La scena, risolutiva, dura poco: sei minuti circa in un interno, una
cella in cui è rinchiuso il sergente Hara, quel Takeshi
Kitano che nel 1983 ci era ancora ignoto e che sarebbe poi diventato
uno dei più celebrati filmaker nipponici degli ultimi
trent’anni. Il colonnello Lawrence va a trovarlo la sera
prima della sua esecuzione, prevista per l’alba del giorno
dopo. I ruoli sono ora radicalmente rovesciati, l’aguzzino
è legato all’altare simbolico della vittima
sacrificale. Lawrence, che aveva stabilito con Hara un rapporto umano
difficile ma profondo, è chiaramente dispiaciuto per la
condanna del suo ex aguzzino. Al quale deve la vita, poiché
Hara – ubriaco – nel giorno della
natività del 1942 aveva salvato dalla morte lui e Celliers,
contravvenendo gli ordini di Yonoi per giocare a fare Babbo Natale.
La
sceneggiatura di questa scena è semplice, lineare. Ma
formidabile nella sua qualità evocativa, nella
capacità emotiva di chiudere il cerchio della narrazione.
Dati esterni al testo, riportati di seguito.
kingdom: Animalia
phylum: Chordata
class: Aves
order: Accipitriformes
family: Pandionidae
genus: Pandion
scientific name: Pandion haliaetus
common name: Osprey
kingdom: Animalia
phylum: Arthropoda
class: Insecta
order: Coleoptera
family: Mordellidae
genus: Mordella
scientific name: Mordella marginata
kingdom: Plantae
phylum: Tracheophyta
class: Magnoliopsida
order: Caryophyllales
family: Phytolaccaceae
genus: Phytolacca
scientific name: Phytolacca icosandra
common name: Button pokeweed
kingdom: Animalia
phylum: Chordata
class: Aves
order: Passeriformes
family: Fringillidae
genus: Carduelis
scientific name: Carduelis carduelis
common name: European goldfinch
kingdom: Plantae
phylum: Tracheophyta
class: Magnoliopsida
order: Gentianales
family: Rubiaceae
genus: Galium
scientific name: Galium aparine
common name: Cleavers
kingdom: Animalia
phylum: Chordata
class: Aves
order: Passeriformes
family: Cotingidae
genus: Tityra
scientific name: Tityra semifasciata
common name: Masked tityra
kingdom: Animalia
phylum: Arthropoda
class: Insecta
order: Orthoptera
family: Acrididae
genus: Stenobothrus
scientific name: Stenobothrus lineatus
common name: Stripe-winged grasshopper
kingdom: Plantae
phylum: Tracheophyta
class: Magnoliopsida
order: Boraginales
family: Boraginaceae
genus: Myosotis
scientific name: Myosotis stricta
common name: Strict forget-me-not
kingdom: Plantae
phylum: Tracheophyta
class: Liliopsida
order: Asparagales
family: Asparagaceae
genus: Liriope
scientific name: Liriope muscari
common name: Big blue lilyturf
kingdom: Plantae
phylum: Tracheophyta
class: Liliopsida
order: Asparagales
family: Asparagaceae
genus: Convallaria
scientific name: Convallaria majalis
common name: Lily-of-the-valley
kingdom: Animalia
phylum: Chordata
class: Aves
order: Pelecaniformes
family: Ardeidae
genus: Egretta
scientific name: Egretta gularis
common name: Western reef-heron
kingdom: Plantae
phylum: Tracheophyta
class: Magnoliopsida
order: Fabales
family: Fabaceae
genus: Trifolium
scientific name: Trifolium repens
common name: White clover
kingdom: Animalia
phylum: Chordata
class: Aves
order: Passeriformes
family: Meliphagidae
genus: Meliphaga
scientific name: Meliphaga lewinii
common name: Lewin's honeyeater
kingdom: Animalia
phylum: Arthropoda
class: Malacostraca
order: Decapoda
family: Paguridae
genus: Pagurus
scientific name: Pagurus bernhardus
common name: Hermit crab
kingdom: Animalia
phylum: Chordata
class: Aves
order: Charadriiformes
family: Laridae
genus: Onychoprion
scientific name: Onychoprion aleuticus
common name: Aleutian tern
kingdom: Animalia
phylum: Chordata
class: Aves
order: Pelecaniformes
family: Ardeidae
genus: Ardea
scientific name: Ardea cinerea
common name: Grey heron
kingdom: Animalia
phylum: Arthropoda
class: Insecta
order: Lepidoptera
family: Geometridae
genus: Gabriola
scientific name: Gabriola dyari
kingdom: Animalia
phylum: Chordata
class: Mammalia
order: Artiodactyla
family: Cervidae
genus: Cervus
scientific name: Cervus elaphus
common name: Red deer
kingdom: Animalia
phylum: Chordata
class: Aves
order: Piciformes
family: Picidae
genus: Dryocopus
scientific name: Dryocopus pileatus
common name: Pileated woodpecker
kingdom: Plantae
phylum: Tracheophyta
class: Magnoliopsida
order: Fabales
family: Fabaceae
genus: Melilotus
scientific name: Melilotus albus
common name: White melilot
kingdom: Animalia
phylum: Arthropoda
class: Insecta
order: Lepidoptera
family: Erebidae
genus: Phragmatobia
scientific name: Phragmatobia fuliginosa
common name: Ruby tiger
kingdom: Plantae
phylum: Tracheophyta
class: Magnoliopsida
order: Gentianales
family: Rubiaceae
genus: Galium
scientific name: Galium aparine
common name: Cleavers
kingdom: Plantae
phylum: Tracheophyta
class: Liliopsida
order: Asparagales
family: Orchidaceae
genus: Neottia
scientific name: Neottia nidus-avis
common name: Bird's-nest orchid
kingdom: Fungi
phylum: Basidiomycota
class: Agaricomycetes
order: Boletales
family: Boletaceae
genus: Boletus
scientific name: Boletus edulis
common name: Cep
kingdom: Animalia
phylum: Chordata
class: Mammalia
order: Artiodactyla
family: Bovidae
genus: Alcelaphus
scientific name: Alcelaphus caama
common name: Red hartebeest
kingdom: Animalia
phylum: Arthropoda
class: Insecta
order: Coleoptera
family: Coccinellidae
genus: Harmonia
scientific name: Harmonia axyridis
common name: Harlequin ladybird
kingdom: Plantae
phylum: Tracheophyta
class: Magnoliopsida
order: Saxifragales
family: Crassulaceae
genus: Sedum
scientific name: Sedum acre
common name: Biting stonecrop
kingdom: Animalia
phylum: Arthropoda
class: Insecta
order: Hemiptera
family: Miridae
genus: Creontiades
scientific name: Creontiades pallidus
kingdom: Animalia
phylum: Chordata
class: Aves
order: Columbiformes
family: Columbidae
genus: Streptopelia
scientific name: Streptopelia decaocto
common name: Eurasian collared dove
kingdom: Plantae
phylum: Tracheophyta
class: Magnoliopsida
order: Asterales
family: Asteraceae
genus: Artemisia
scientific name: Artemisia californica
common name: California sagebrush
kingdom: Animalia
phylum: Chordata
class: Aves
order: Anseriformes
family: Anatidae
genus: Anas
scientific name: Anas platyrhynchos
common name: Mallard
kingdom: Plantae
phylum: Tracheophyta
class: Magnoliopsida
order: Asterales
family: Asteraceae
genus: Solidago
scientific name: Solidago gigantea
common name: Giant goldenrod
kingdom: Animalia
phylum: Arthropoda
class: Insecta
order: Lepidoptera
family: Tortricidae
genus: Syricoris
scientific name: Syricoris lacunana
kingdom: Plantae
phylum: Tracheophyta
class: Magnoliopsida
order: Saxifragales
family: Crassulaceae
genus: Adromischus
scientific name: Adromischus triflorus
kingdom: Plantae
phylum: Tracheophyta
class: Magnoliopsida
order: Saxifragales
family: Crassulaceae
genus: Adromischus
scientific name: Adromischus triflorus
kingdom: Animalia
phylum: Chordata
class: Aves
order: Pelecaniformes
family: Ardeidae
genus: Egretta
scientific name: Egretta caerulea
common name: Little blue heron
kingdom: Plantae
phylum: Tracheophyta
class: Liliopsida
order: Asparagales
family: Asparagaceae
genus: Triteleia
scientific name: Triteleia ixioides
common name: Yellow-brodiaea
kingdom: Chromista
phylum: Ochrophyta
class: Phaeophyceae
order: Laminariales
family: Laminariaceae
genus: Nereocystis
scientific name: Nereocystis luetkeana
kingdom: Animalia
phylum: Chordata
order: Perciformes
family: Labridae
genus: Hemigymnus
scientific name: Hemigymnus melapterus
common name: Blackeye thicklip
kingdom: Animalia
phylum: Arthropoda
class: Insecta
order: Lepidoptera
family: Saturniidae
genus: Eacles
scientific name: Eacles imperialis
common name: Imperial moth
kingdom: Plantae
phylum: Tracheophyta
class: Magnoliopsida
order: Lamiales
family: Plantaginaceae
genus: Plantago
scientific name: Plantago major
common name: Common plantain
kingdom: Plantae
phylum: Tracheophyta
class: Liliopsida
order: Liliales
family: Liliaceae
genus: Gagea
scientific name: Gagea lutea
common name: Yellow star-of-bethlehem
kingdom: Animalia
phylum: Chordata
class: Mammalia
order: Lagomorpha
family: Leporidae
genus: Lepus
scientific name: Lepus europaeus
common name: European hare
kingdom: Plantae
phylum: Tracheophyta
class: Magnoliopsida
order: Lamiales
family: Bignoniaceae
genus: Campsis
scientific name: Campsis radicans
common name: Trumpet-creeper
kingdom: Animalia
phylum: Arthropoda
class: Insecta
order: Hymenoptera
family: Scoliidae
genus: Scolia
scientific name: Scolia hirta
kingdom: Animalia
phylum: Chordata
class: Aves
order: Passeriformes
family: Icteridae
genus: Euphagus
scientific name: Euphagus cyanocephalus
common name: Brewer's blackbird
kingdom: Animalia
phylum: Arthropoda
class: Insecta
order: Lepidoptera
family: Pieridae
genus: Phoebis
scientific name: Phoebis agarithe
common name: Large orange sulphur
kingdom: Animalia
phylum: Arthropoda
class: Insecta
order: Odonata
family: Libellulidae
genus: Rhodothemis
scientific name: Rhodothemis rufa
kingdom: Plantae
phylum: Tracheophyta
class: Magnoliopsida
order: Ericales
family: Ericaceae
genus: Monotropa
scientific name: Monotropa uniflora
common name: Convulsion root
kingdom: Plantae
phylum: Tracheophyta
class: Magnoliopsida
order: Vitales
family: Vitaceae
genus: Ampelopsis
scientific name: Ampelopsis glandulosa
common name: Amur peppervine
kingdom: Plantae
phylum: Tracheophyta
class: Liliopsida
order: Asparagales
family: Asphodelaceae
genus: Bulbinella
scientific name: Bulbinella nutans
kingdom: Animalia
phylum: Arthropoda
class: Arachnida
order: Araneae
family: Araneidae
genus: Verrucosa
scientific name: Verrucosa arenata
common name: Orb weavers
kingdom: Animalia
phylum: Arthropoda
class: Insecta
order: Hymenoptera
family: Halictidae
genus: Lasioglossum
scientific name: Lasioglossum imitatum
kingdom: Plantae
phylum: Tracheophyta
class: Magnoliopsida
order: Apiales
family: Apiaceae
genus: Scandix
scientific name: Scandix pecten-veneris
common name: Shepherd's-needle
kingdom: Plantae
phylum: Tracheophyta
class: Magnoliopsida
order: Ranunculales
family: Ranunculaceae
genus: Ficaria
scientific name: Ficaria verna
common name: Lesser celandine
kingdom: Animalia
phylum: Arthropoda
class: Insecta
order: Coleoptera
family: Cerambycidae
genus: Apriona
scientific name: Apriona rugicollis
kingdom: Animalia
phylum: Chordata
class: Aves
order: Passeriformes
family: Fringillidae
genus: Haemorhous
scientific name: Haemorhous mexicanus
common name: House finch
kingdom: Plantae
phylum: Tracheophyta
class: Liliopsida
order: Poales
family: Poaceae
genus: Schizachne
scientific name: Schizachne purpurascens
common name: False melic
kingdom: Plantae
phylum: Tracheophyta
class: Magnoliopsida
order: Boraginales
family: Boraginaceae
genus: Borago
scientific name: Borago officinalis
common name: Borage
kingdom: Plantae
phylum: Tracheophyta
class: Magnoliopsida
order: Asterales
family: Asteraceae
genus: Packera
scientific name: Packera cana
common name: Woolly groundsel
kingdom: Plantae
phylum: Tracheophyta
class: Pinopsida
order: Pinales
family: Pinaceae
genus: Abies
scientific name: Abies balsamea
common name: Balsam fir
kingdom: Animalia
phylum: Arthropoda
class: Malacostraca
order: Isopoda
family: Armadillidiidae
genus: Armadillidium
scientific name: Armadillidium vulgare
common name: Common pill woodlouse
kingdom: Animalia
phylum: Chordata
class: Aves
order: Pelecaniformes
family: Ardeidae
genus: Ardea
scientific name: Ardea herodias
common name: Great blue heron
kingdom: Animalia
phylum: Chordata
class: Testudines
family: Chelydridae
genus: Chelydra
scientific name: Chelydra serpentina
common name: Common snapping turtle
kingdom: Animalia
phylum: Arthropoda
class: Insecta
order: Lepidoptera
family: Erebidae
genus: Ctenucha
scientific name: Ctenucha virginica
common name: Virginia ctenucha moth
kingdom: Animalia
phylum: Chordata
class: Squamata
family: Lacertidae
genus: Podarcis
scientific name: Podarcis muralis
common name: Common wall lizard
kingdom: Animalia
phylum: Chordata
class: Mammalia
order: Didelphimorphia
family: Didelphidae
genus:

Alle sue spalle abbiamo l’intero film, con i suoi atti di
atroce violenza (tre scene di seppuku, il rituale suicidio giapponese
con auto-sventramento e decapitazione), la sua coreografia
dell’amore “proibito”, il suo conflitto
di culture (oriente/occidente, tradizione/modernità,
individuo/conformità), l’arbitrio del potere, la
crudeltà dei sentimenti. Un racconto aspro ma sostenuto, per
contrasto, da una colonna sonora estremamente dolce, che sottolinea le
erotiche pulsioni di Yonoi come il senso di colpa che rende Celliers
ciò che è. Lawrence conversa con Hara, che
ricorda malinconico i giorni del campo di concentramento e, in fondo,
non capisce perché debba morire. Il giapponese credeva di
essere nel giusto, di essersi comportato da soldato. Lawrence commenta
amaro che nessuno è nel giusto, come
proprio quella guerra dimostra. È una battuta che apre la
sfida della complessità e segna la fine definitiva
dell’eroismo, dell’epica intesa
come modalità narrativa in grado di dare un significato al
mondo delle soggettività storiche, dunque del meccanismo del
war-movie che così intimamente ha informato delle proprie
logiche lo sviluppo del cinema e della società di massa.
Oshima
ci dice che non c’è risposta alle domande che la
modernità ha posto finora agli individui per costruire la
possibilità di un “senso”
dell’esistenza dentro l’orizzonte residuo
dell’Umanesimo. I conflitti di cui è tessuta la
trama di questo film lasciano intravedere
l’inevitabilità del superamento antropologico
del Moderno. È un saluto all’uomo così
come è stato immaginato dalla letteratura, dalle arti, dalle
filosofie. Un saluto che si condensa, forte come lo schianto di
un’improvvisa consapevolezza, nel faccione in primissimo
piano di Takeshi Kitano – ormai morto
nell’ineluttabilità della sua condanna –
che richiama Lawrence sospeso sull’uscio della cella e gli
grida sorridendo, così come aveva fatto quattro anni prima,
“buon Natale, mr. Lawrence… buon Natale!”
LETTURE
× Mishima Y., Manatsu no shi, 1952, Morte di mezza estate, Guanda, Milano, 2009.
× Van der Post L., The Seed and the Sower, 1963, Vintage Classics, 2002.